START Dataset
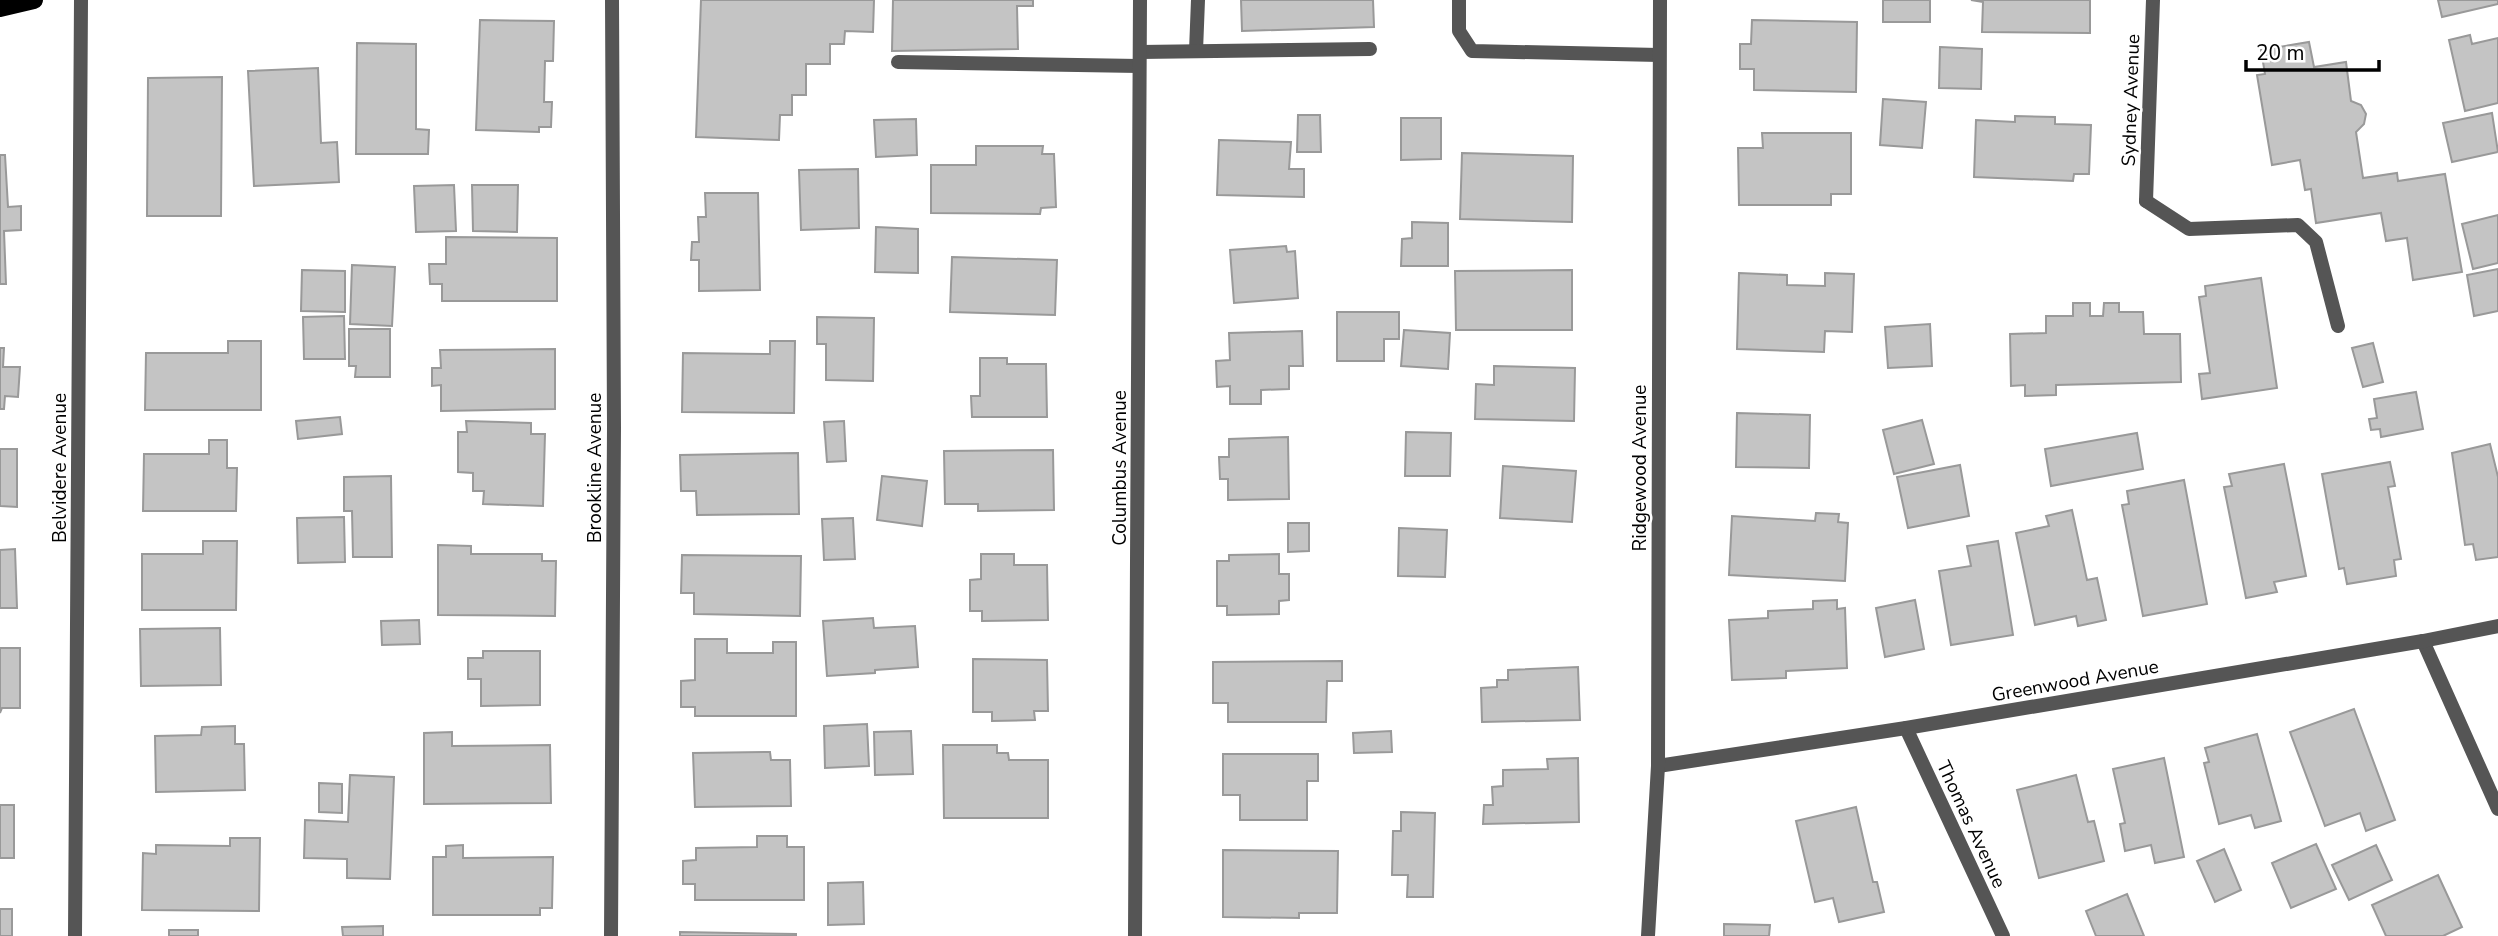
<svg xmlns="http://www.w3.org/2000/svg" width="2498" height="936" font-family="'Nunito Sans',sans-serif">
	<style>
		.building { fill: #c4c4c4; stroke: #999; stroke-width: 2 }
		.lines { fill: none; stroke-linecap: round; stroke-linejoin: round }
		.service { stroke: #555; stroke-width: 14 }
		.minor { stroke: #555; stroke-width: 14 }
		.primary { stroke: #000; stroke-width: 18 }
		.labels { text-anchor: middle; stroke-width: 5; stroke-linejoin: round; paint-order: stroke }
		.street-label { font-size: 19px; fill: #000; stroke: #fff }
	</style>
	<rect width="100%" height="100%" fill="#fff"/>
	<!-- building -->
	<g class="building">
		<path d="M701,0H874L873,32L845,31L844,44H830V64H806V95H792V115H780L779,140L696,137Z"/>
		<path d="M893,0H1033V6H1017L1018,49L892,51Z"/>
		<path d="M1241,0H1373L1374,27L1242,31Z"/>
		<rect x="1883" y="0" width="47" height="22"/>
		<path d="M1971,0H2090V33L1982,32L1983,2Z"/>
		<path d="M2438,0H2498V4L2442,17Z"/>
		<path d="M480,20L554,21L553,61H545L544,102H552L551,127H539V132L476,130Z"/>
		<path d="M1752,20L1857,22L1856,92L1754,90V69H1740V44H1751Z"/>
		<path d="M2470,35L2472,44L2498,38V103L2465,111L2449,40Z"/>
		<path d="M2309,42L2314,67L2346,62L2351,101L2361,105L2366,114L2364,124L2356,132L2363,178L2397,173L2398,181L2445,174L2462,272L2413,280L2407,238L2386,241L2381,213L2316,223L2311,189L2305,190L2300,160L2272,165L2257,75L2265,74L2261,50Z"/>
		<path d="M357,43L416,44V129L429,130L428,154H356Z"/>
		<path d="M1940,47L1982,49L1981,89L1939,88Z"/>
		<path d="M318,68L321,143L337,142L339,182L254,186L248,71Z"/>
		<path d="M222,77L221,216H147L148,78Z"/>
		<path d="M1883,99L1926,102L1922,148L1880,145Z"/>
		<path d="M2492,113L2498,152L2452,162L2443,123Z"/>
		<path d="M1298,115H1320L1321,152H1297Z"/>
		<path d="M2015,116L2055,117V124L2091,125L2089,174H2074L2073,181L1974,177L1976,120L2015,122Z"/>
		<path d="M1401,118H1441V159L1401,160Z"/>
		<path d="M916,119L917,155L876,157L874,120Z"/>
		<path d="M1762,133H1851V194H1831V205H1739L1738,148H1763Z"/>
		<path d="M1219,140L1291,142L1289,169H1304V197L1217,195Z"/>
		<path d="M976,146H1043L1042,154H1054L1056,207L1041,208L1040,214L931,213V165H976Z"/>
		<path d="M1462,153L1573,156L1572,222L1460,219Z"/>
		<path d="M0,155H5L8,207L21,206V230L4,231L6,284H0Z"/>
		<path d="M858,169L859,228L801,230L799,170Z"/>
		<path d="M454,185L456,231L416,232L414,186Z"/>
		<path d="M472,185H518L517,232L473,231Z"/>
		<path d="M705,193H758L760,290L699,291V260H691L692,242H699L698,217H706Z"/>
		<path d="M2498,215V263L2473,269L2462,224Z"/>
		<path d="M1412,222L1448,223V266H1401L1402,239L1412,238Z"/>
		<path d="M876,227L918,229V273L875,272Z"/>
		<path d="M446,237L557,238V301H442V284H430L429,264H446Z"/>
		<path d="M1286,246L1287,252L1295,251L1298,298L1234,303L1230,250Z"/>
		<path d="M952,257L1057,260L1055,315L950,312Z"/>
		<path d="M352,265L395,267L392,326L350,324Z"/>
		<path d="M2498,269V311L2474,316L2467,275Z"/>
		<path d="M302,270L345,271V312L301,311Z"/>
		<path d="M1572,270V330H1456L1455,271Z"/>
		<path d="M1739,273L1787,275V285L1825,286V273L1854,274L1852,332L1825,331L1824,352L1737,349Z"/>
		<path d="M2261,278L2277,388L2202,399L2199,374L2210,373L2199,297L2206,296L2205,286Z"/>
		<path d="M2073,303H2090V316H2103L2104,303H2119V312H2143L2144,334H2180L2181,382L2056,385V395L2025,396V385L2011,386L2010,334L2046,333V316H2073Z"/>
		<path d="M1337,312H1399V339H1384V361H1337Z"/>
		<path d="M344,316L345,359H304L303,317Z"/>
		<path d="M817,317L874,318L873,381L826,380V344H817Z"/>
		<path d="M1930,324L1932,366L1888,368L1885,327Z"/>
		<path d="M349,329H390V377H355L356,366H349Z"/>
		<path d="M1404,330L1450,333L1448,369L1401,366Z"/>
		<path d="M1302,331L1303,366H1289V389L1261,390V404H1230V386L1217,387L1216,361L1230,360L1229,333Z"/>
		<path d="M228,341H261V410H145L146,353H228Z"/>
		<path d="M770,341H795L794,413L682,412L683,353L770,354Z"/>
		<path d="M2373,343L2383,382L2363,387L2352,348Z"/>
		<path d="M0,348H4L3,367H20L18,397L5,396L4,409H0Z"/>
		<path d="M555,349V409L441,411V385L432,386V368H441L440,350Z"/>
		<path d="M980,358H1007V364H1046L1047,417H972L971,396H980Z"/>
		<path d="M1494,366L1575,368L1574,421L1475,419L1476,384L1494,385Z"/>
		<path d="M2416,392L2423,429L2381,437L2380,429L2371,430L2369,419L2377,418L2374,399Z"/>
		<path d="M1737,413L1810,415L1809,468L1736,467Z"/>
		<path d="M340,417L342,434L298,439L296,421Z"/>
		<path d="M1922,420L1934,464L1894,474L1883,430Z"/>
		<path d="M466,421L531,423V434H545L543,506L483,504L484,491H473V473L458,472V432H467Z"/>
		<path d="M844,421L846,461L827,462L824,422Z"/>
		<path d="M1406,432L1451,433L1450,476H1405Z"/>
		<path d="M2137,433L2143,469L2051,486L2045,449Z"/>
		<path d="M1288,437L1289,499L1228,500V479H1220L1219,457H1229V439Z"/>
		<path d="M209,440H227V468H237L236,511H143L144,454H209Z"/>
		<path d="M2490,444L2498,477V557L2476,560L2473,544L2465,545L2452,453Z"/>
		<path d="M0,449H17V507L0,506Z"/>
		<path d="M1053,450L1054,510L978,511V504H945L944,451Z"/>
		<path d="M798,453L799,514L697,515L696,491H681L680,455Z"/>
		<path d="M2390,462L2395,486L2388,487L2401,559L2394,560L2396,576L2347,584L2344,568L2339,569L2322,474Z"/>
		<path d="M2284,464L2306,576L2274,582L2277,592L2246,598L2224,487L2232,486L2229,474Z"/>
		<path d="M1960,465L1969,516L1908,528L1897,477Z"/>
		<path d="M1503,466L1576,471L1572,522L1500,518Z"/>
		<path d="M391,476L392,557H353L352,511H344V477Z"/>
		<path d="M882,476L927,481L922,526L877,520Z"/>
		<path d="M2184,480L2207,604L2143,616L2122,505L2129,504L2127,491Z"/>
		<path d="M2072,510L2087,580L2097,578L2106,620L2078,626L2076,616L2035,625L2016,533L2049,526L2046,516Z"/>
		<path d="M1816,513L1839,514L1838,522L1848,523L1845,581L1729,575L1732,516L1815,521Z"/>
		<path d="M344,517L345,562L298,563L297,518Z"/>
		<path d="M853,518L855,559L824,560L822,519Z"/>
		<path d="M1288,523H1309V551L1288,552Z"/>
		<path d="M1399,528L1447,530L1445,577L1398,576Z"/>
		<path d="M203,541H237L236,610H142V554H203Z"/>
		<path d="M1998,541L2013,635L1951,645L1939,571L1971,566L1967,546Z"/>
		<path d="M438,545L471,546V554H542V561H556L555,616L438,615Z"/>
		<path d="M15,549L17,608H0V550Z"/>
		<path d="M981,554H1014V565H1047L1048,620L982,621V611H970V580L981,579Z"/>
		<path d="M1279,554V574H1289V600L1279,601V614L1227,615V606H1217V561H1229V555Z"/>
		<path d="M682,555L801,556L800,616L694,614V593H681Z"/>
		<path d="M1837,600V609L1845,608L1847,668L1786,671V678L1732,680L1729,620L1768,618V611L1813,609V601Z"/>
		<path d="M1915,600L1924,649L1885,657L1876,608Z"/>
		<path d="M873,618L874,628L915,626L918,667L875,670V673L827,676L823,621Z"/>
		<path d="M419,620L420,644L382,645L381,621Z"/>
		<path d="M220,628L221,685L141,686L140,629Z"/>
		<path d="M695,639H727V653H773V642H796V716H695V707H681V681L695,680Z"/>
		<path d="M0,648H20V708H2L0,713Z"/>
		<path d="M483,651H540V705L481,706V679H468V658H483Z"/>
		<path d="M973,659L1047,660L1048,711H1034L1035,720L992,721V712H973Z"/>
		<path d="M1342,661V681H1327L1326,722H1228V703H1213V662Z"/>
		<path d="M1578,667L1580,720L1482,722L1481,688L1497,687V680H1508V670Z"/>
		<path d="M2354,709L2395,820L2366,831L2360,813L2325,826L2290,732Z"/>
		<path d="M867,724L869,766L825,768L824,726Z"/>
		<path d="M235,726V744H244L245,790L156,792L155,736L201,735L202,727Z"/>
		<path d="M911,731L913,774L875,775L874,732Z"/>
		<path d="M1391,731L1392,752L1354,753L1353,733Z"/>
		<path d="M452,732V746L550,745L551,803L424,804V733Z"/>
		<path d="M2257,734L2281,821L2255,828L2251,815L2219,824L2204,763L2209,762L2205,748Z"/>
		<path d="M943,745H997V753H1008L1009,760H1048V818H944Z"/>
		<path d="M770,752L771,760H790L791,806L695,807L693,753Z"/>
		<path d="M1223,754H1318V781H1307V820H1240V795H1223Z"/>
		<path d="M1578,758L1579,822L1483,824L1484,805H1493L1492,787L1503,786V770L1548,769L1547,759Z"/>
		<path d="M2164,758L2184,857L2155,863L2151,845L2125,851L2120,824L2125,823L2113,769Z"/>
		<path d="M350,775L394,777L390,879L347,878V859L304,858L305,820L348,822Z"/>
		<path d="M2076,775L2088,822L2094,821L2104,861L2039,878L2017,790Z"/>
		<path d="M319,783L342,784V813L319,812Z"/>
		<rect x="0" y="805" width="14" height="53"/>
		<path d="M1856,807L1873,882H1877L1884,912L1839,922L1833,898L1815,902L1796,821Z"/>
		<path d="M1401,812L1435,813L1433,897H1407L1408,875H1392L1393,831H1401Z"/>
		<path d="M757,836H787V847H804V900H695V884H683V861L696,860V848L757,847Z"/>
		<path d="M230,838H260L259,911L142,910L143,853L156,854V845L230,846Z"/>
		<path d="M2316,844L2336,889L2291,908L2272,863Z"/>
		<path d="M463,845V858L553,857L552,908H540V915H433V857H446V846Z"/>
		<path d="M2376,845L2392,880L2349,900L2332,865Z"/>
		<path d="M2224,849L2241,890L2215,902L2197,861Z"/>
		<path d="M1223,850L1338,851L1337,913H1299V918L1223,917Z"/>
		<path d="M2438,875L2462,927L2443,936H2386L2372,905Z"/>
		<path d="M863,882L864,924L828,925V883Z"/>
		<path d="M2127,894L2144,936H2096L2086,911Z"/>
		<rect x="0" y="909" width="12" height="27"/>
		<path d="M1724,924L1770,925L1769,936H1724Z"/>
		<path d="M383,926V936H343L342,927Z"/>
		<rect x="169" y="930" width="29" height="6"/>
		<path d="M680,932L796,934V936H680Z"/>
	</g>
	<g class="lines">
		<!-- service -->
		<g class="service">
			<path d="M1459,0V31L1472,51L1659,55"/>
			<path d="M1196,51L1198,0"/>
			<path d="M1140,52L1370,49"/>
			<path d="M898,62L1139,66"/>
			<path d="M2146,201L2189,229L2298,225L2316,242L2338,326"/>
		</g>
		<!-- minor -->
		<g class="minor">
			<path d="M2146,201L2153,0"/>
			<path d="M2423,641L2498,809"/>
			<path d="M1906,728L2003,936"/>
			<path d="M1658,766L1906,728L2423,641L2498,626"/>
			<path d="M75,936L81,0"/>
			<path d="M611,936L614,427L612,0"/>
			<path d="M1135,936L1140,0"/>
			<path d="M1648,936L1658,766L1660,0"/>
		</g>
		<!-- primary -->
		<path class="primary" d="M0,8L34,0"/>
	</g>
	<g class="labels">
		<!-- street labels -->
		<g class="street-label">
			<text transform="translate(2130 100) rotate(-88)" y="7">Sydney Avenue</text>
			<text transform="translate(59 468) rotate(-90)" y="7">Belvidere Avenue</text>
			<text transform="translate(594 468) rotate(-90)" y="7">Brookline Avenue</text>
			<text transform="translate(1119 468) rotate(-90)" y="7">Columbus Avenue</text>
			<text transform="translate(1639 468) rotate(-90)" y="7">Ridgewood Avenue</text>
			<text transform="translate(2075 680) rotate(-10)" y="7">Greenwood Avenue</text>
			<text transform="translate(1972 824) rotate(65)" y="7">Thomas Avenue</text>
		</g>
	</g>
	<!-- scale -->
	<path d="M2246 60v10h133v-10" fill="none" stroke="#000000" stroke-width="3.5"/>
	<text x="2256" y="60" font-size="21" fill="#000000" stroke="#ffffff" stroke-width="5" paint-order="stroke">20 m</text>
</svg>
END Dataset
◆ **Activity**
In the entries above, find the line holding "#c4c4c4; stroke: #999;" and the line holding "middle; stroke-width: 5;", then retype exactly those two lines and every line between them, and nothing else.

◆ **Answer to this problem**
		.building { fill: #c4c4c4; stroke: #999; stroke-width: 2 }
		.lines { fill: none; stroke-linecap: round; stroke-linejoin: round }
		.service { stroke: #555; stroke-width: 14 }
		.minor { stroke: #555; stroke-width: 14 }
		.primary { stroke: #000; stroke-width: 18 }
		.labels { text-anchor: middle; stroke-width: 5; stroke-linejoin: round; paint-order: stroke }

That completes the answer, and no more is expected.